Farther back, the Bills’ most iconic player and face of the franchise in the 1970s was a running back named OJ Simpson. He broke all sorts of individual records and would be way more celebrated except, well, you know.

“I have been proverbially punched in the mouth as a fan more times than I should care to recall,” wrote Louis Sedia in a Sports Illustrated piece explaining his relationship with the Bills.

“But I love recalling it. In life, I’ve lost. A lot. Just like anyone else in my city. But I love recalling those moments, too. Because the Bills have taught me that, just like this team, just like this city, I can get absolutely walloped, stand up, dust off and press on.”

When the Bills were last up for sale in 2014, they came perilously close to being purchased by Donald Trump, then just a dodgy New York real estate developer with a tendency to exaggerate his wealth.

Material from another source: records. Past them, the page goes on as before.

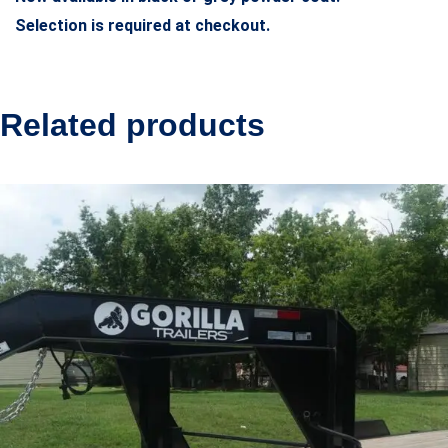
Selection is required at checkout.
Related products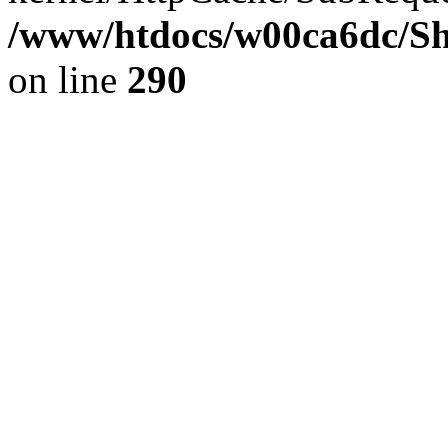
/www/htdocs/w00ca6dc/Sh
on line
290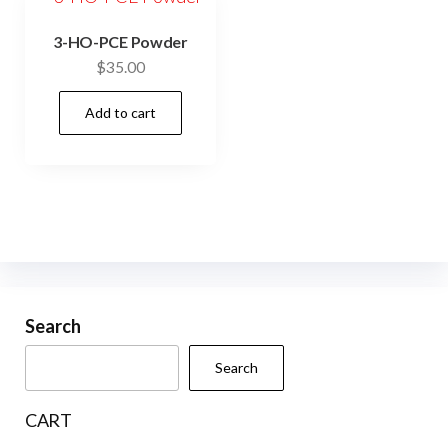
3-HO-PCE Powder
$
35.00
Add to cart
Search
Search
CART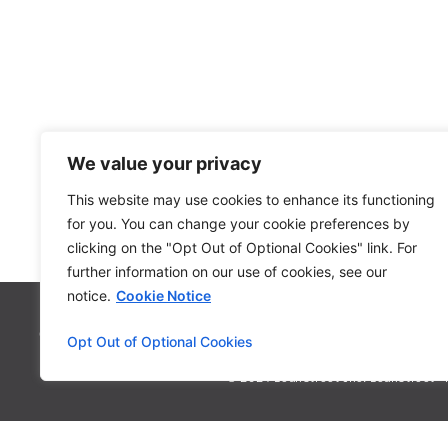
We value your privacy
This website may use cookies to enhance its functioning
for you. You can change your cookie preferences by
clicking on the "Opt Out of Optional Cookies" link. For
further information on our use of cookies, see our
notice.
Cookie Notice
Contact
Privacy Policy
FAQ
Syste
Opt Out of Optional Cookies
© 2024 LoanStreet Inc. LoanStreet® i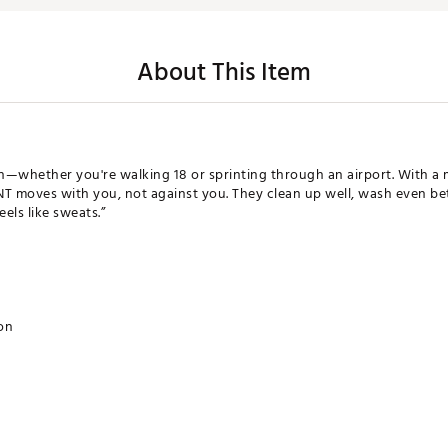
About This Item
h—whether you're walking 18 or sprinting through an airport. With a mo
T moves with you, not against you. They clean up well, wash even bett
els like sweats.”
ion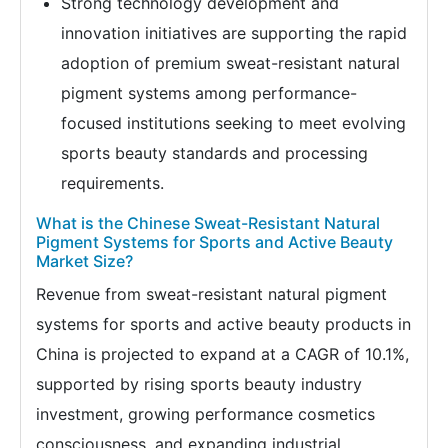
Strong technology development and
innovation initiatives are supporting the rapid
adoption of premium sweat-resistant natural
pigment systems among performance-
focused institutions seeking to meet evolving
sports beauty standards and processing
requirements.
What is the Chinese Sweat-Resistant Natural
Pigment Systems for Sports and Active Beauty
Market Size?
Revenue from sweat-resistant natural pigment
systems for sports and active beauty products in
China is projected to expand at a CAGR of 10.1%,
supported by rising sports beauty industry
investment, growing performance cosmetics
consciousness, and expanding industrial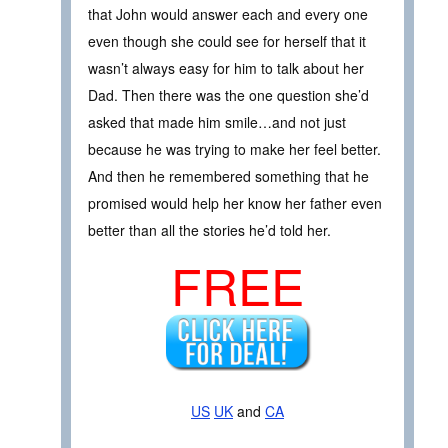
that John would answer each and every one
even though she could see for herself that it
wasn’t always easy for him to talk about her
Dad. Then there was the one question she’d
asked that made him smile…and not just
because he was trying to make her feel better.
And then he remembered something that he
promised would help her know her father even
better than all the stories he’d told her.
FREE
US
UK
and
CA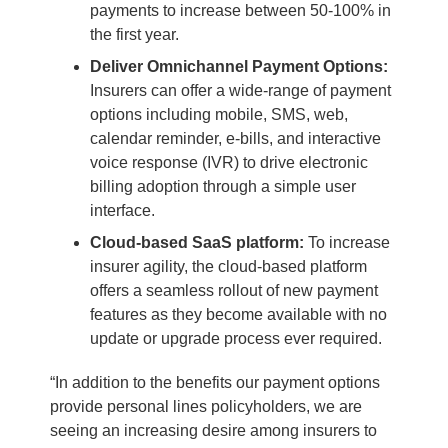
payments to increase between 50-100% in
the first year.
Deliver Omnichannel Payment Options:
Insurers can offer a wide-range of payment
options including mobile, SMS, web,
calendar reminder, e-bills, and interactive
voice response (IVR) to drive electronic
billing adoption through a simple user
interface.
Cloud-based SaaS platform:
To increase
insurer agility, the cloud-based platform
offers a seamless rollout of new payment
features as they become available with no
update or upgrade process ever required.
“In addition to the benefits our payment options
provide personal lines policyholders, we are
seeing an increasing desire among insurers to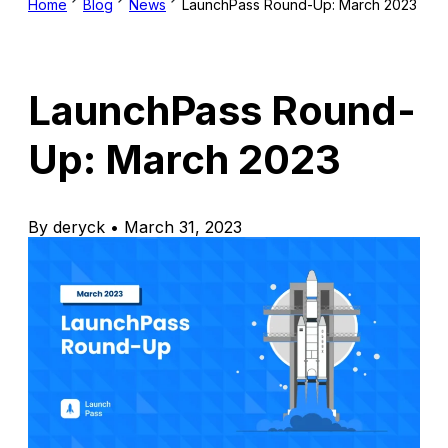
Home
Blog
News
LaunchPass Round-Up: March 2023
LaunchPass Round-
Up: March 2023
By deryck • March 31, 2023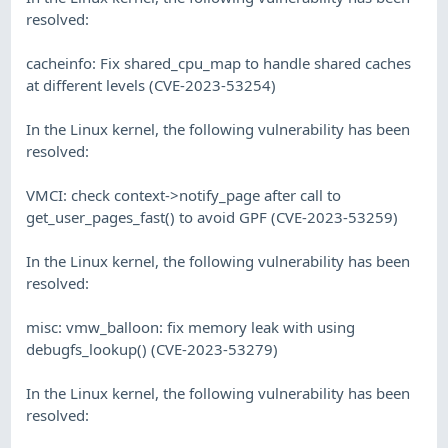
resolved:
cacheinfo: Fix shared_cpu_map to handle shared caches
at different levels (CVE-2023-53254)
In the Linux kernel, the following vulnerability has been
resolved:
VMCI: check context->notify_page after call to
get_user_pages_fast() to avoid GPF (CVE-2023-53259)
In the Linux kernel, the following vulnerability has been
resolved:
misc: vmw_balloon: fix memory leak with using
debugfs_lookup() (CVE-2023-53279)
In the Linux kernel, the following vulnerability has been
resolved: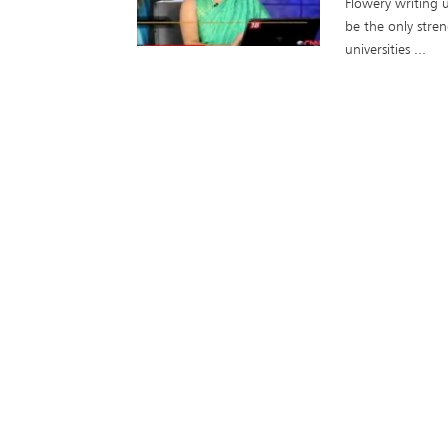
Flowery writing u
be the only stren
universities ...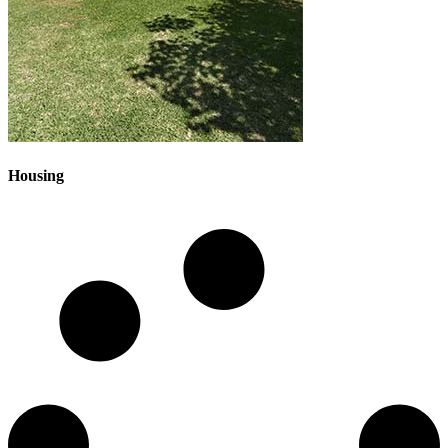
Housing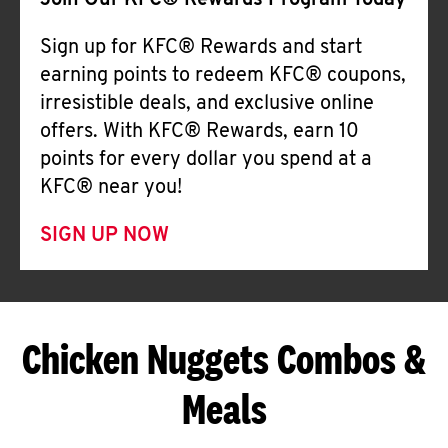
Join Our KFC® Rewards Program Today
Sign up for KFC® Rewards and start
earning points to redeem KFC® coupons,
irresistible deals, and exclusive online
offers. With KFC® Rewards, earn 10
points for every dollar you spend at a
KFC® near you!
SIGN UP NOW
Chicken Nuggets Combos &
Meals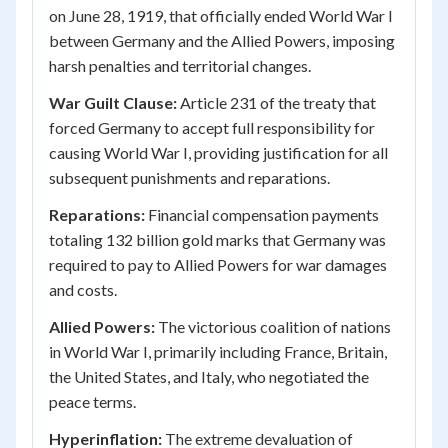
on June 28, 1919, that officially ended World War I
between Germany and the Allied Powers, imposing
harsh penalties and territorial changes.
War Guilt Clause:
Article 231 of the treaty that
forced Germany to accept full responsibility for
causing World War I, providing justification for all
subsequent punishments and reparations.
Reparations:
Financial compensation payments
totaling 132 billion gold marks that Germany was
required to pay to Allied Powers for war damages
and costs.
Allied Powers:
The victorious coalition of nations
in World War I, primarily including France, Britain,
the United States, and Italy, who negotiated the
peace terms.
Hyperinflation:
The extreme devaluation of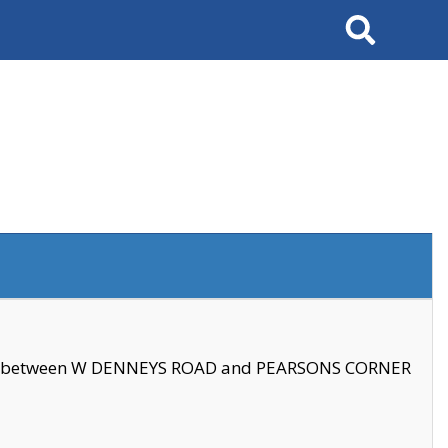
Search
se between W DENNEYS ROAD and PEARSONS CORNER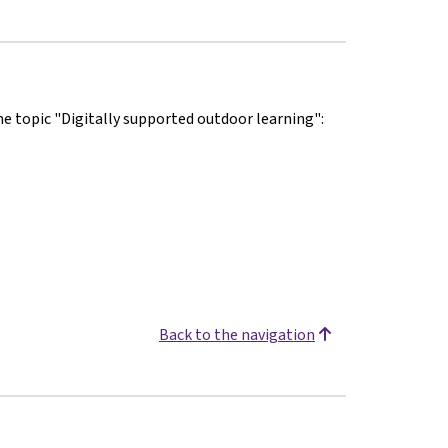
he topic "Digitally supported outdoor learning":
Back to the navigation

Missing out on Trump and avoiding the doomsday scenario of another consortium that wanted to move the club over the border to Toronto, they were bought instead by Terry and Kim Pegula. Owners of the city’s NHL team, the Sabres, the Pegulas are a couple with a vested interest in revitalising western New York state that goes way beyond sport.

That current incumbent Sean McDermott was the second head coach they appointed since taking over, and the seventh to take charge since 2001, speaks to the chaos that preceded the current campaign.

This is why it scarcely matters that most pundits reckon they will lose to the Jacksonville Jaguars in the AFC wildcard game on Sunday afternoon. The result really isn’t as important as the fact they will be there, in Florida, in the sun, playing knockout football instead of at home suffering the frozen tundra of another unforgiving Buffalo winter.

In the first 24 hours after he had ended the longest play-off drought in the NFL, Bills’ fans went online and donated $37,000 to Andy Dalton’s charitable foundation. A fair sum of money. A lot of broken tables.